● MATERIALS PROVIDED:
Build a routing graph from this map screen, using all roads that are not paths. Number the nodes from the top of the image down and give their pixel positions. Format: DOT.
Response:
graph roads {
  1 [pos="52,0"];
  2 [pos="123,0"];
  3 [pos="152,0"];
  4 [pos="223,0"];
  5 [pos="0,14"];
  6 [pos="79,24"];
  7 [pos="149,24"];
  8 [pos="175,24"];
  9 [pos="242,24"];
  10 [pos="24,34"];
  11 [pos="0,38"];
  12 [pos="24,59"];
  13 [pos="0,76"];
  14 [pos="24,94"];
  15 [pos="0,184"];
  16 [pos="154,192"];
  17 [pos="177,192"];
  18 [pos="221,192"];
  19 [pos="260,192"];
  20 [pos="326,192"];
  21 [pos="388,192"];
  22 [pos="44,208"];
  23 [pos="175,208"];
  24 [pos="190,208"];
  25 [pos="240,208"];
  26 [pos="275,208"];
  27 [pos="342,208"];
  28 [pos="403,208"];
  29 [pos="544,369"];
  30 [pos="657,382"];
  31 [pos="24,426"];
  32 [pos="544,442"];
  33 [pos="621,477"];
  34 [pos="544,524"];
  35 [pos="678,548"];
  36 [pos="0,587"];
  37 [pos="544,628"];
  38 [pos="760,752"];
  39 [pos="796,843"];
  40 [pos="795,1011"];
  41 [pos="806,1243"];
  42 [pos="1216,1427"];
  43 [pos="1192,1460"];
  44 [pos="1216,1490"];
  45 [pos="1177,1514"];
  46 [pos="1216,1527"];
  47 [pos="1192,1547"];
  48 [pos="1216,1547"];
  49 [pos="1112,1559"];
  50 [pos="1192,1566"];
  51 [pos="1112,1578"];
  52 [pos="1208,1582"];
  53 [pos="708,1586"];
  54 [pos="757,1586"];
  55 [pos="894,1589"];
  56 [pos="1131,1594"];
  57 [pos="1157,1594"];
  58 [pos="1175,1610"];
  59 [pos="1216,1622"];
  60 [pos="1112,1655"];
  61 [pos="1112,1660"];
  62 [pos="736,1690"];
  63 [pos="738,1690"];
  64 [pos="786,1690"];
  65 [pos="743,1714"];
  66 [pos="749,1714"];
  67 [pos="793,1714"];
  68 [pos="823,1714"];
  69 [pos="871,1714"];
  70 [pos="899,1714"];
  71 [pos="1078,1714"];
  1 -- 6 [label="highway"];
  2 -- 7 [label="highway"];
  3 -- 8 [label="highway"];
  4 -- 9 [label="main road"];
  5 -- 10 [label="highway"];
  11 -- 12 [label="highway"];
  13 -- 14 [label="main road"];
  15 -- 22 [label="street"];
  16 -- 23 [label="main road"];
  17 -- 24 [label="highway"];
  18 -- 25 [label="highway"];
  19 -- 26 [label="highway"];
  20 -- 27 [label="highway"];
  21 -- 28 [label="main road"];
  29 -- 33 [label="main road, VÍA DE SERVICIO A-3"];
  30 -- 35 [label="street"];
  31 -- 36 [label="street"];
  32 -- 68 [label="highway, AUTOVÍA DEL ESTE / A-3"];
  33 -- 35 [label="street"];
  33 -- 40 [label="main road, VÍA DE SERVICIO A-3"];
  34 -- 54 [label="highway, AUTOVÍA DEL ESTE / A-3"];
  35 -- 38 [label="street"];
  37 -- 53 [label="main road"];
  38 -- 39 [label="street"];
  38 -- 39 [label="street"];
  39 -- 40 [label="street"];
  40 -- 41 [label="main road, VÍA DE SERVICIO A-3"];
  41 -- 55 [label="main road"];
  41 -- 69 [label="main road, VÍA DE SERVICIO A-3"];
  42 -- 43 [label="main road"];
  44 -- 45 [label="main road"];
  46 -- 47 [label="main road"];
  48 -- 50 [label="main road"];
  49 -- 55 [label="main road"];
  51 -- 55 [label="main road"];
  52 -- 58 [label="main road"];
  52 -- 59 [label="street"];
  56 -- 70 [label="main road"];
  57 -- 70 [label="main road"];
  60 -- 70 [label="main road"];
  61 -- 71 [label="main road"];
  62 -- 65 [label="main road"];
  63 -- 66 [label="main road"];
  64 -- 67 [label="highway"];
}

● EXERCISE BRIEF: Without any alteration, retype all of the material above.

● REPLY TO THE EXERCISE:
Build a routing graph from this map screen, using all roads that are not paths. Number the nodes from the top of the image down and give their pixel positions. Format: DOT.
Response:
graph roads {
  1 [pos="52,0"];
  2 [pos="123,0"];
  3 [pos="152,0"];
  4 [pos="223,0"];
  5 [pos="0,14"];
  6 [pos="79,24"];
  7 [pos="149,24"];
  8 [pos="175,24"];
  9 [pos="242,24"];
  10 [pos="24,34"];
  11 [pos="0,38"];
  12 [pos="24,59"];
  13 [pos="0,76"];
  14 [pos="24,94"];
  15 [pos="0,184"];
  16 [pos="154,192"];
  17 [pos="177,192"];
  18 [pos="221,192"];
  19 [pos="260,192"];
  20 [pos="326,192"];
  21 [pos="388,192"];
  22 [pos="44,208"];
  23 [pos="175,208"];
  24 [pos="190,208"];
  25 [pos="240,208"];
  26 [pos="275,208"];
  27 [pos="342,208"];
  28 [pos="403,208"];
  29 [pos="544,369"];
  30 [pos="657,382"];
  31 [pos="24,426"];
  32 [pos="544,442"];
  33 [pos="621,477"];
  34 [pos="544,524"];
  35 [pos="678,548"];
  36 [pos="0,587"];
  37 [pos="544,628"];
  38 [pos="760,752"];
  39 [pos="796,843"];
  40 [pos="795,1011"];
  41 [pos="806,1243"];
  42 [pos="1216,1427"];
  43 [pos="1192,1460"];
  44 [pos="1216,1490"];
  45 [pos="1177,1514"];
  46 [pos="1216,1527"];
  47 [pos="1192,1547"];
  48 [pos="1216,1547"];
  49 [pos="1112,1559"];
  50 [pos="1192,1566"];
  51 [pos="1112,1578"];
  52 [pos="1208,1582"];
  53 [pos="708,1586"];
  54 [pos="757,1586"];
  55 [pos="894,1589"];
  56 [pos="1131,1594"];
  57 [pos="1157,1594"];
  58 [pos="1175,1610"];
  59 [pos="1216,1622"];
  60 [pos="1112,1655"];
  61 [pos="1112,1660"];
  62 [pos="736,1690"];
  63 [pos="738,1690"];
  64 [pos="786,1690"];
  65 [pos="743,1714"];
  66 [pos="749,1714"];
  67 [pos="793,1714"];
  68 [pos="823,1714"];
  69 [pos="871,1714"];
  70 [pos="899,1714"];
  71 [pos="1078,1714"];
  1 -- 6 [label="highway"];
  2 -- 7 [label="highway"];
  3 -- 8 [label="highway"];
  4 -- 9 [label="main road"];
  5 -- 10 [label="highway"];
  11 -- 12 [label="highway"];
  13 -- 14 [label="main road"];
  15 -- 22 [label="street"];
  16 -- 23 [label="main road"];
  17 -- 24 [label="highway"];
  18 -- 25 [label="highway"];
  19 -- 26 [label="highway"];
  20 -- 27 [label="highway"];
  21 -- 28 [label="main road"];
  29 -- 33 [label="main road, VÍA DE SERVICIO A-3"];
  30 -- 35 [label="street"];
  31 -- 36 [label="street"];
  32 -- 68 [label="highway, AUTOVÍA DEL ESTE / A-3"];
  33 -- 35 [label="street"];
  33 -- 40 [label="main road, VÍA DE SERVICIO A-3"];
  34 -- 54 [label="highway, AUTOVÍA DEL ESTE / A-3"];
  35 -- 38 [label="street"];
  37 -- 53 [label="main road"];
  38 -- 39 [label="street"];
  38 -- 39 [label="street"];
  39 -- 40 [label="street"];
  40 -- 41 [label="main road, VÍA DE SERVICIO A-3"];
  41 -- 55 [label="main road"];
  41 -- 69 [label="main road, VÍA DE SERVICIO A-3"];
  42 -- 43 [label="main road"];
  44 -- 45 [label="main road"];
  46 -- 47 [label="main road"];
  48 -- 50 [label="main road"];
  49 -- 55 [label="main road"];
  51 -- 55 [label="main road"];
  52 -- 58 [label="main road"];
  52 -- 59 [label="street"];
  56 -- 70 [label="main road"];
  57 -- 70 [label="main road"];
  60 -- 70 [label="main road"];
  61 -- 71 [label="main road"];
  62 -- 65 [label="main road"];
  63 -- 66 [label="main road"];
  64 -- 67 [label="highway"];
}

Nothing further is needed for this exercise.